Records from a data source
--- BEGIN ---

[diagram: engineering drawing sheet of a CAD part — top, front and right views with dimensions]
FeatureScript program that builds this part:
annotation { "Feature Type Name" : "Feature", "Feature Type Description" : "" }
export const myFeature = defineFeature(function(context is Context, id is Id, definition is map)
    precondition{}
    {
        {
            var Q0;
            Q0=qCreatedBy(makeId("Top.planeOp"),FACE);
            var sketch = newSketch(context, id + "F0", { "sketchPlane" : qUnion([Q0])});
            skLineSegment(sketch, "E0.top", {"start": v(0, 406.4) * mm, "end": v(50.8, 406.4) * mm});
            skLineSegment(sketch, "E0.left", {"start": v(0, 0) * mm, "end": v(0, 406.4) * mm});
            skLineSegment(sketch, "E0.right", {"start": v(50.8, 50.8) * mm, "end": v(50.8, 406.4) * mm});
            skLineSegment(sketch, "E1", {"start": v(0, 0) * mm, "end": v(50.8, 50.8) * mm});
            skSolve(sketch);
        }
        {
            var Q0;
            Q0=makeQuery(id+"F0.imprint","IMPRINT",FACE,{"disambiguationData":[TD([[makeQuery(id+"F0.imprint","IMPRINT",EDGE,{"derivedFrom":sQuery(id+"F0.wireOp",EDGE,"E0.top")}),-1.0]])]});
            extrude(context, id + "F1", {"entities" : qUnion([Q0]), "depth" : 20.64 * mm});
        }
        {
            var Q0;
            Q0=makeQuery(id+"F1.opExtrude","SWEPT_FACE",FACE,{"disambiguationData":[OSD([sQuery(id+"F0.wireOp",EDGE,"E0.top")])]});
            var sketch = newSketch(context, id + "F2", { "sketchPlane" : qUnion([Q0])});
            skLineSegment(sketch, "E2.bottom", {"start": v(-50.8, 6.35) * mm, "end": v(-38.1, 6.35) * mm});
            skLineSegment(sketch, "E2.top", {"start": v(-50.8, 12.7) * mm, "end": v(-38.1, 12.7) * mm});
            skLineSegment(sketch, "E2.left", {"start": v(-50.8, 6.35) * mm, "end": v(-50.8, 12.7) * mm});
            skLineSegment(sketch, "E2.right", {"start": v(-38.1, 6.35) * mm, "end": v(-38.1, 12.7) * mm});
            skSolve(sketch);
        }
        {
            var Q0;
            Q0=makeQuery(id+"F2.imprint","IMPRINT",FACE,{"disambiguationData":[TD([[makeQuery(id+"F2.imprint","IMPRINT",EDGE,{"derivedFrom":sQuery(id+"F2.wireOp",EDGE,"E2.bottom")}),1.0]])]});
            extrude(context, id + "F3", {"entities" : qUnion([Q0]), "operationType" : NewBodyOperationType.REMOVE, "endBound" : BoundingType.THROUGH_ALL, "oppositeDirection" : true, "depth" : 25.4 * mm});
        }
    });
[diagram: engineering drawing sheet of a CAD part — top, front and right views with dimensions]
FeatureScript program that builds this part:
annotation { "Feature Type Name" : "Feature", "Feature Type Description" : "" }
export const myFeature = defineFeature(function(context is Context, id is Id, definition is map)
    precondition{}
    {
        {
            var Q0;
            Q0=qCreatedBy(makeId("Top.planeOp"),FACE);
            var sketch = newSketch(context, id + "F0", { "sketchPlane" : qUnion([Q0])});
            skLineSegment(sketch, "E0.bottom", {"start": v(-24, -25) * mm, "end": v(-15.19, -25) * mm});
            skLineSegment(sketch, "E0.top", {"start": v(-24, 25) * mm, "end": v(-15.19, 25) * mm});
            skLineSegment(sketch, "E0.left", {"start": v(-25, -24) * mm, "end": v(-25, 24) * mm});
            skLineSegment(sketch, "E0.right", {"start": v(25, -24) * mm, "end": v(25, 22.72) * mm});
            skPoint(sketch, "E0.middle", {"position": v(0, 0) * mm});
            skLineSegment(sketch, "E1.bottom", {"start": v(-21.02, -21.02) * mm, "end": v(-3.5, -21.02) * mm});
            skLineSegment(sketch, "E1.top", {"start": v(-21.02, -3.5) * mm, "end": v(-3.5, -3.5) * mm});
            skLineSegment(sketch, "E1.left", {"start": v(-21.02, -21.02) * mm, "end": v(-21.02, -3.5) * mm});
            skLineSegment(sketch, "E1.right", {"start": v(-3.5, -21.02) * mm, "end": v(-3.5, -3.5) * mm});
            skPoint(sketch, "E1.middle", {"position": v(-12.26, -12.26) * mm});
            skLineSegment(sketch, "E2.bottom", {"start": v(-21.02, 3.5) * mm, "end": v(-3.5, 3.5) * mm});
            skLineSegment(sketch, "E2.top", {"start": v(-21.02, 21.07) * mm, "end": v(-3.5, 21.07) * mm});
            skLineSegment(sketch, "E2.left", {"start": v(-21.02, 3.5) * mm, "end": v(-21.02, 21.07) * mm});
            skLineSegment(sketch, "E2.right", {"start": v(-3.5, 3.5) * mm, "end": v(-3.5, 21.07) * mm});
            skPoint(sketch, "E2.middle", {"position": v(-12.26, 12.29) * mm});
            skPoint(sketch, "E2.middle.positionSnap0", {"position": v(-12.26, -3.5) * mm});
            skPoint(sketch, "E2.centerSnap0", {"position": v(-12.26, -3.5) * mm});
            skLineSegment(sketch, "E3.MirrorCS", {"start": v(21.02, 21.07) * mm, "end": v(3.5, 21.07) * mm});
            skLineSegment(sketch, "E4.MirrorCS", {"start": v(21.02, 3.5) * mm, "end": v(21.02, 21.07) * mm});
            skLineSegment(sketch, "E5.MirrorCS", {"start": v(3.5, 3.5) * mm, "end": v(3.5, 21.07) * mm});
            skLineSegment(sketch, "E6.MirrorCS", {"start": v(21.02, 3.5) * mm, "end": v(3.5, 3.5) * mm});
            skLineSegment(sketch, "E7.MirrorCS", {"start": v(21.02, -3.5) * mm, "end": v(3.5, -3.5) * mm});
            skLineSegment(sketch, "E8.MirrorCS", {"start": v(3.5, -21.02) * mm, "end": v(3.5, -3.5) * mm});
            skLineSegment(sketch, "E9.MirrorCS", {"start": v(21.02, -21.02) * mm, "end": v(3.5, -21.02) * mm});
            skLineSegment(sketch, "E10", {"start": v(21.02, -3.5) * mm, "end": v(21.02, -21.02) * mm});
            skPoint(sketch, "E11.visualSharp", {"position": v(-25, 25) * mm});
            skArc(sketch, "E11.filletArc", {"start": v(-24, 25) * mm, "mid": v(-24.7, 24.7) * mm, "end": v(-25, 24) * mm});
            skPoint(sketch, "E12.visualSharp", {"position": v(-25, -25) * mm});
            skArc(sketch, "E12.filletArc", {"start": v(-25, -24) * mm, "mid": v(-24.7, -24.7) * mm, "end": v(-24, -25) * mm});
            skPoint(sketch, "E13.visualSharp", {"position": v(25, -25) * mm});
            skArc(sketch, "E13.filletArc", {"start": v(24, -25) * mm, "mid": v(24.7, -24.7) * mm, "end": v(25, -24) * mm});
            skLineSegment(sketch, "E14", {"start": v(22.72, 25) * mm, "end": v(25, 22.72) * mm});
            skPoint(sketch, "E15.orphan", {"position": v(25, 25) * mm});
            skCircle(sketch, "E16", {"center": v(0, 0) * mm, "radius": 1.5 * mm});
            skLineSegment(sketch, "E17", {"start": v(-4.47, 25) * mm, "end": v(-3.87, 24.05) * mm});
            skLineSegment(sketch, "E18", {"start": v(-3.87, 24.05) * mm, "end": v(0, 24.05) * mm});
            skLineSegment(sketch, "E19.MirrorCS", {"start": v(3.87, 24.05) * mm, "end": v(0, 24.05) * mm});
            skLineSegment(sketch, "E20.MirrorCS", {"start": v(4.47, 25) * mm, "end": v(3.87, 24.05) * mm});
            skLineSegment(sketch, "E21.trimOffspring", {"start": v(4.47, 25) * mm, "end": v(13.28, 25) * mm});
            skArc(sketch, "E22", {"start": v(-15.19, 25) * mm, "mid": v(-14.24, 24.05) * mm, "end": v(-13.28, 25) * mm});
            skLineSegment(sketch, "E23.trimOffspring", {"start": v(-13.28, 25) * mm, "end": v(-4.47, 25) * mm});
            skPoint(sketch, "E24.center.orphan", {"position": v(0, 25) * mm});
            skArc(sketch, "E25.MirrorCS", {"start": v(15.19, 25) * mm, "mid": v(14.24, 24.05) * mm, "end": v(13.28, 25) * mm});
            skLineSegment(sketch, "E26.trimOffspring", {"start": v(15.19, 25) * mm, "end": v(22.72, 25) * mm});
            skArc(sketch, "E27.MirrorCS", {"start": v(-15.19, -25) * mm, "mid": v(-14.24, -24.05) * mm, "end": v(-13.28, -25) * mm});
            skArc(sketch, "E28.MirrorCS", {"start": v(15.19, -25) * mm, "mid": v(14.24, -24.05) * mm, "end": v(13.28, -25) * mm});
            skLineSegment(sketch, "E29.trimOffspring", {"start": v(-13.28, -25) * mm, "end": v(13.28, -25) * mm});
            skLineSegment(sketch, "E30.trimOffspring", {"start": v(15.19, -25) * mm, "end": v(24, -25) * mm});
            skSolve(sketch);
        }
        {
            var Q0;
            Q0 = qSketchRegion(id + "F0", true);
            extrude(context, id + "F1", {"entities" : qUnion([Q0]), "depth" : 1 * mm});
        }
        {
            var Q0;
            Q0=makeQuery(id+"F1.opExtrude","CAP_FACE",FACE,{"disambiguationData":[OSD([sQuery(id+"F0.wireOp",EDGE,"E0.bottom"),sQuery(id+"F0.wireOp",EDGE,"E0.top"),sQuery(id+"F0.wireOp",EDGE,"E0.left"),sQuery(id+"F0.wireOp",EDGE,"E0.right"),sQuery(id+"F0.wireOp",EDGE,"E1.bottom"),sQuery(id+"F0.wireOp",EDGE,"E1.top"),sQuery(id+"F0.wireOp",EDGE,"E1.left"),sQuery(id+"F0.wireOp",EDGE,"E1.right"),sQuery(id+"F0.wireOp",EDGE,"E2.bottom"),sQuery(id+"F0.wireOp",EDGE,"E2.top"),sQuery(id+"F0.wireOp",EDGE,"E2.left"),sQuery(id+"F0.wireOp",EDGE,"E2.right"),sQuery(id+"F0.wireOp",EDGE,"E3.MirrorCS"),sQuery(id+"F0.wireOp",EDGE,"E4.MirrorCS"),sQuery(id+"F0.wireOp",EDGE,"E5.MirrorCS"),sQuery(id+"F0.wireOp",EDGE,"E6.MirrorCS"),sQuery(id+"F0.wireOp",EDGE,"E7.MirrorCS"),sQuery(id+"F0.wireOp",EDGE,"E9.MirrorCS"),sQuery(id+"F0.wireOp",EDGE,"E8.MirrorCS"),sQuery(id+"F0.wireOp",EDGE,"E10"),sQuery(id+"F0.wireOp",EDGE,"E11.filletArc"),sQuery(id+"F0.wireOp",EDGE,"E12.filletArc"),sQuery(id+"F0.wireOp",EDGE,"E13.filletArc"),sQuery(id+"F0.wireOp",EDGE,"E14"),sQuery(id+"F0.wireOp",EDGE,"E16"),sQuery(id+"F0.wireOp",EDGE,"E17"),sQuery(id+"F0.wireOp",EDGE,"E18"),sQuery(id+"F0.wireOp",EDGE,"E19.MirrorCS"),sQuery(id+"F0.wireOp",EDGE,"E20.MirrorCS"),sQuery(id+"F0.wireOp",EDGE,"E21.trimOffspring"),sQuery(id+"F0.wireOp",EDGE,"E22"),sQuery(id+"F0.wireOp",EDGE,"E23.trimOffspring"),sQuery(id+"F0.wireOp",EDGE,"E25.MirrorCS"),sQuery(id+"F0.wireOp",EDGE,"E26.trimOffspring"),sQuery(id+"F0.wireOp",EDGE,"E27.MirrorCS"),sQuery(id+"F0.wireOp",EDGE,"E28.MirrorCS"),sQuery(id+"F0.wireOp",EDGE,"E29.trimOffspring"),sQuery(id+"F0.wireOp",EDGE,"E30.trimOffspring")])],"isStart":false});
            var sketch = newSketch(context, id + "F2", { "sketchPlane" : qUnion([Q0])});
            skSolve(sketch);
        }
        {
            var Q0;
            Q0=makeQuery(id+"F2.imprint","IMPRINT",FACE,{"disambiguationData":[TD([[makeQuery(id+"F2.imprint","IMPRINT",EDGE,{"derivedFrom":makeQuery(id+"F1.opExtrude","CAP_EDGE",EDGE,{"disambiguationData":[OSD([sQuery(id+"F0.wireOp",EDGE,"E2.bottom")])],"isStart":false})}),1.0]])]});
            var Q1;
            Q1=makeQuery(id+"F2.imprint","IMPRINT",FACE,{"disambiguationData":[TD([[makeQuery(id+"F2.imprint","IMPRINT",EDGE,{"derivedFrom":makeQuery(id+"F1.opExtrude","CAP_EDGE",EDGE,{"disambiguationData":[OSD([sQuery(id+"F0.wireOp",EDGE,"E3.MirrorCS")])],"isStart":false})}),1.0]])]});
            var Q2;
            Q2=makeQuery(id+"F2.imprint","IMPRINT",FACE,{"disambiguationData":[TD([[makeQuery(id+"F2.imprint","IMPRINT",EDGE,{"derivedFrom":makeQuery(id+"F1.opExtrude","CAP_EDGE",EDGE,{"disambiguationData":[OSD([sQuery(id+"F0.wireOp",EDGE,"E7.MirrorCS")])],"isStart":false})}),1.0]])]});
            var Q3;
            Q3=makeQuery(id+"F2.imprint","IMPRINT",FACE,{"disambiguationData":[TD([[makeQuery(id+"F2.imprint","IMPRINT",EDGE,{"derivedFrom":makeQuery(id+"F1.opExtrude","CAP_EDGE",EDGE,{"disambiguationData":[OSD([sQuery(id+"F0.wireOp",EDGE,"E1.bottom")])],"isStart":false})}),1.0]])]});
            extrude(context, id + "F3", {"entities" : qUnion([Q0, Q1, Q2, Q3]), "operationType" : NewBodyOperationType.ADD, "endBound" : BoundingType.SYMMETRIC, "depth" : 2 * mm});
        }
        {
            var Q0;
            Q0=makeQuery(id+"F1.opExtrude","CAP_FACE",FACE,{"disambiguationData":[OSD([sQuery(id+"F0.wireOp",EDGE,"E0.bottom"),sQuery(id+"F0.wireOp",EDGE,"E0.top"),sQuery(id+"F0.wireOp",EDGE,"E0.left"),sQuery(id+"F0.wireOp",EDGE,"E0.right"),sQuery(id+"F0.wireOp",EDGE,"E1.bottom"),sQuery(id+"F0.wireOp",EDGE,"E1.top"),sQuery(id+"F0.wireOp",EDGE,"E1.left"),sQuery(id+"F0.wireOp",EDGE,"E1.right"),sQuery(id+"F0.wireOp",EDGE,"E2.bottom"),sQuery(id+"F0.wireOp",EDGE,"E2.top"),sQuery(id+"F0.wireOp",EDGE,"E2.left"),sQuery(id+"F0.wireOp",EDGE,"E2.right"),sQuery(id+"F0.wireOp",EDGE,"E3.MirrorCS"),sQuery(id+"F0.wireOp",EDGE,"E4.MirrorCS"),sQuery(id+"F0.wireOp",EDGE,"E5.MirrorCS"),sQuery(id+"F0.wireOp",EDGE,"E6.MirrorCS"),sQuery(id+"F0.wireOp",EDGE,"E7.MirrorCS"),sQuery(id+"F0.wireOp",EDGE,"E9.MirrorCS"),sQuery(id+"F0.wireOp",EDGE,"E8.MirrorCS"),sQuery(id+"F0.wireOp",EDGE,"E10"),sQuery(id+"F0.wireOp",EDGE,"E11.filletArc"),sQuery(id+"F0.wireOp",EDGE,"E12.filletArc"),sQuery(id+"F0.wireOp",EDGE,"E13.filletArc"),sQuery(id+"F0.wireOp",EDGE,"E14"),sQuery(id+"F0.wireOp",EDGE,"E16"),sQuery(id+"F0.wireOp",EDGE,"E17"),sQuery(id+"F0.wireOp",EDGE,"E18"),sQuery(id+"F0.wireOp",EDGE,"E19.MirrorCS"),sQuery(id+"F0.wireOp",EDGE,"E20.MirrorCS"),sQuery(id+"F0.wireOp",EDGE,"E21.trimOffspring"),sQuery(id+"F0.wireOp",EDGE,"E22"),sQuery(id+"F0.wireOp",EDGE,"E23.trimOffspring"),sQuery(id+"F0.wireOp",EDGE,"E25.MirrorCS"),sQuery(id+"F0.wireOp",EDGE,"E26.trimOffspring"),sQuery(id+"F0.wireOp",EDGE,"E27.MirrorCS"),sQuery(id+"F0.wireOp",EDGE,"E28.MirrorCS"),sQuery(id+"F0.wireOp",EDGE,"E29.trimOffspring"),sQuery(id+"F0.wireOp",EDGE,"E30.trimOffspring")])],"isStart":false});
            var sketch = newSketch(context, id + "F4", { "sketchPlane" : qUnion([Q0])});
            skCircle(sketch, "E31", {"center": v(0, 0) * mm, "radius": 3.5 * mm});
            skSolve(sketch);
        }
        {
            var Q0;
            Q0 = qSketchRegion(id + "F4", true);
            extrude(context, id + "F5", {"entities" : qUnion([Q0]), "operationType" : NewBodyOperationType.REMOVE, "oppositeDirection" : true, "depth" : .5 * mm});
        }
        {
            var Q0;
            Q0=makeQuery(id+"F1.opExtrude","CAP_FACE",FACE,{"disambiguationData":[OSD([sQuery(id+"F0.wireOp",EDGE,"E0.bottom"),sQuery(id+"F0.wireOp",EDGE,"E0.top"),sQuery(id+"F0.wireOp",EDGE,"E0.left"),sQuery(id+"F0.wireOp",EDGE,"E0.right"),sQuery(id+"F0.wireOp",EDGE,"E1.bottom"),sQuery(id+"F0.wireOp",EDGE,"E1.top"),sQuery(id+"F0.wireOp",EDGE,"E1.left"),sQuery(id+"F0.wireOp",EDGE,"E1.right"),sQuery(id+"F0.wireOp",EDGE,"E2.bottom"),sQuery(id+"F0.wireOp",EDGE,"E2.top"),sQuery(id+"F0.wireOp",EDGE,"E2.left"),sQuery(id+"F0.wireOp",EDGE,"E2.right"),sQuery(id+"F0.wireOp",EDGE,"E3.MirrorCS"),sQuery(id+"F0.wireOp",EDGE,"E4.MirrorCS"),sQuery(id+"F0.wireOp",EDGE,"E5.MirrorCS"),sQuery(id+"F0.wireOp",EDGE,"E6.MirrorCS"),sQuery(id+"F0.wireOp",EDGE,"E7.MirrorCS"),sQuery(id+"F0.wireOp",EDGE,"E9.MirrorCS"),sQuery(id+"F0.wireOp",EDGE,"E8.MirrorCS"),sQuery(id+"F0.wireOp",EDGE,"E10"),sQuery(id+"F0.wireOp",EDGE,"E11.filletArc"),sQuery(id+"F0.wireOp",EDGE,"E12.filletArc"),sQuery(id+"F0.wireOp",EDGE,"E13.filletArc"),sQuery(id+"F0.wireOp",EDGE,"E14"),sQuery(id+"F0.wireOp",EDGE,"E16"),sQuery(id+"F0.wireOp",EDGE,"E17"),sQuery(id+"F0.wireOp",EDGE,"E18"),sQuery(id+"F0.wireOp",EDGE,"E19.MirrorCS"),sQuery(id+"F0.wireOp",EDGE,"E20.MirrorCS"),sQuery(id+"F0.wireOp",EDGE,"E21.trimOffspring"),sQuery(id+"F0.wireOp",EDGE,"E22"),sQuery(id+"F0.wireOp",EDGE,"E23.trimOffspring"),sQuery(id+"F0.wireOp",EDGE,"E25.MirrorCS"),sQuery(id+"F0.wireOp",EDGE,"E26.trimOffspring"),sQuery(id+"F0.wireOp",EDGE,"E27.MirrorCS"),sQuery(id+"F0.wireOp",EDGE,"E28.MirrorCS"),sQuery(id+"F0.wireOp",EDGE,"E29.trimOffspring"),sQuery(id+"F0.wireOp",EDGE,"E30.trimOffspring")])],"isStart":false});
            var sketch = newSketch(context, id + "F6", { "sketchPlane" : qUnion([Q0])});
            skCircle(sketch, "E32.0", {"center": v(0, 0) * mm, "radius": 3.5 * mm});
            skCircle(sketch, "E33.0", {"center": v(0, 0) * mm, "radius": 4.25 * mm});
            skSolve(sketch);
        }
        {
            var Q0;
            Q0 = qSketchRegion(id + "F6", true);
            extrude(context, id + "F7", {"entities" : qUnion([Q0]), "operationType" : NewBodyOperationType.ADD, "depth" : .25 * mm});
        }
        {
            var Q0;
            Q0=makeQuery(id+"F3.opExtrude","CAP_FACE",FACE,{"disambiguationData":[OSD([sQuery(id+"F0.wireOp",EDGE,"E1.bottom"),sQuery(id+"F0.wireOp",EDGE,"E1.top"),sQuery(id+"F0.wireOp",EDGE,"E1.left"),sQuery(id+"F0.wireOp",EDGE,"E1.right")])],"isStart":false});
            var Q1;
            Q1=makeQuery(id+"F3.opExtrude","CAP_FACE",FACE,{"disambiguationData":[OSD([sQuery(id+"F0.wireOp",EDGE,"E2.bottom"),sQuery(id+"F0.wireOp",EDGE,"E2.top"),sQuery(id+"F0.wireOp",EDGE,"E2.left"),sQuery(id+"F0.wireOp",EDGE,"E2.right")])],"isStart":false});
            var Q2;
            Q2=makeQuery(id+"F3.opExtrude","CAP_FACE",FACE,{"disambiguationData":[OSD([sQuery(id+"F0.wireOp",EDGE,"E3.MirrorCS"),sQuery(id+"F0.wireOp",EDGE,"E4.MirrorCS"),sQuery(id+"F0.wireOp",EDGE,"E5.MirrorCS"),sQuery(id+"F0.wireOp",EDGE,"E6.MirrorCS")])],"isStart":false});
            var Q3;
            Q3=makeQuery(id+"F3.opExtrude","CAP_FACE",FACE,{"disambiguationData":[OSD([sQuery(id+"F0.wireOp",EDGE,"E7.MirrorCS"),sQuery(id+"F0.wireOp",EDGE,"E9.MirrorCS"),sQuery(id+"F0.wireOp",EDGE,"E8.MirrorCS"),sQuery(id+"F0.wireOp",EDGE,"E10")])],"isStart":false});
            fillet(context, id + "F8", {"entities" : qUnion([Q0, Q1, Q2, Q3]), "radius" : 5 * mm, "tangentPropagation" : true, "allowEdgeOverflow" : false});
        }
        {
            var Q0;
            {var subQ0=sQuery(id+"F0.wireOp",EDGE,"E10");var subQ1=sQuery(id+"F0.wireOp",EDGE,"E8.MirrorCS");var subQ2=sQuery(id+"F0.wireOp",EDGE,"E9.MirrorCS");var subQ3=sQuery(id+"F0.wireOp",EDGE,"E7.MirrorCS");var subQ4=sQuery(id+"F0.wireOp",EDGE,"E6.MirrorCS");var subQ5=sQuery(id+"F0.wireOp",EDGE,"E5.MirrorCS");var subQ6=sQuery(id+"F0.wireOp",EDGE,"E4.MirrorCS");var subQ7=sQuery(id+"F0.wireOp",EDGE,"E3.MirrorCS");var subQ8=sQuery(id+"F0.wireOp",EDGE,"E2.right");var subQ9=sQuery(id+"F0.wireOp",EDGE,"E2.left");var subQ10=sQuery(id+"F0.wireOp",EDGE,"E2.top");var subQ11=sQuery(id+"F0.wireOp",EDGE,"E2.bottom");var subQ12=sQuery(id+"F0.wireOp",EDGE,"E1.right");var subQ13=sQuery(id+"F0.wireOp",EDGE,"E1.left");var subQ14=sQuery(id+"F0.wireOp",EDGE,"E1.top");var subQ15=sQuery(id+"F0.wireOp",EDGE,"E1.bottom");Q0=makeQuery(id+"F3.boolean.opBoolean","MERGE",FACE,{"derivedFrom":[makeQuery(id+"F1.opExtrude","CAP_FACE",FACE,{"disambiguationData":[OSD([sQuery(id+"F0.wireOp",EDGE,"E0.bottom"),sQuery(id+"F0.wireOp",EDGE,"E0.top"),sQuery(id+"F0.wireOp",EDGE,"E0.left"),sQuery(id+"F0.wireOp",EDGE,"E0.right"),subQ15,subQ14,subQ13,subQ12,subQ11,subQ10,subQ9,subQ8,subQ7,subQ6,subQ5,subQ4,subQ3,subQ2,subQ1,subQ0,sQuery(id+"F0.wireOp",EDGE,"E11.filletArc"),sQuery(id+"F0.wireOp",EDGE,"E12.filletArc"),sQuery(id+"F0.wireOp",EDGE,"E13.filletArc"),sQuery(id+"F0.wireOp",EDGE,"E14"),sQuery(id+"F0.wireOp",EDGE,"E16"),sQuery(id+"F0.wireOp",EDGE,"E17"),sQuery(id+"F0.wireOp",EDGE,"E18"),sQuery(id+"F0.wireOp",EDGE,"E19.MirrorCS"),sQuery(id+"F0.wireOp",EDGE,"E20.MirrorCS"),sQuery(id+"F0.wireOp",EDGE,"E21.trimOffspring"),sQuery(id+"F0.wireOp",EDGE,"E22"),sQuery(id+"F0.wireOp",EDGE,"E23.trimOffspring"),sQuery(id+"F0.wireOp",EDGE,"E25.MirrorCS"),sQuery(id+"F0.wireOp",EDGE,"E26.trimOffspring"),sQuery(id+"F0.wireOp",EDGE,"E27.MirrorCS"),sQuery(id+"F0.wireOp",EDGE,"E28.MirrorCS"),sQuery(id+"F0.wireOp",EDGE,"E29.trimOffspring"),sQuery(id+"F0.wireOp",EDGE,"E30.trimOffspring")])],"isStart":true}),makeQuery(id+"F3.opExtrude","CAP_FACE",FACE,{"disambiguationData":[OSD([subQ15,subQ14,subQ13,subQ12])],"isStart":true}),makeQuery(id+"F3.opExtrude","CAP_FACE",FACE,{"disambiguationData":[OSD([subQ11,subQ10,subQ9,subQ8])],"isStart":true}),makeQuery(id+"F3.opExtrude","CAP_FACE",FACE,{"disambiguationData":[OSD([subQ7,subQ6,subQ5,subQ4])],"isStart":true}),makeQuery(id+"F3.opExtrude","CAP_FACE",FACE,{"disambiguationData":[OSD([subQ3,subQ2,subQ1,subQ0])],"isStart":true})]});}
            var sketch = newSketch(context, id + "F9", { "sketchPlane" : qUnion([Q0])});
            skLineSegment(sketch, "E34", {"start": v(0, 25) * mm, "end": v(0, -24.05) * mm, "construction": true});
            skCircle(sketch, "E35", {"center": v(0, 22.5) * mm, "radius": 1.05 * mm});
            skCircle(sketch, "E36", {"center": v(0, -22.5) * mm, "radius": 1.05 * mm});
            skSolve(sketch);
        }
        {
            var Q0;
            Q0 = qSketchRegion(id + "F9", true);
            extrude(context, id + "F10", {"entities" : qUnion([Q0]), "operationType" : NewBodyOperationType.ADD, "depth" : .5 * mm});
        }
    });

--- END ---

### [Aim of the exercise]
Identify every line of the records that contains the string "endBound", and copy each one. Matching is case-sensitive.

### [Reply]
            extrude(context, id + "F3", {"entities" : qUnion([Q0]), "operationType" : NewBodyOperationType.REMOVE, "endBound" : BoundingType.THROUGH_ALL, "oppositeDirection" : true, "depth" : 25.4 * mm});
            extrude(context, id + "F3", {"entities" : qUnion([Q0, Q1, Q2, Q3]), "operationType" : NewBodyOperationType.ADD, "endBound" : BoundingType.SYMMETRIC, "depth" : 2 * mm});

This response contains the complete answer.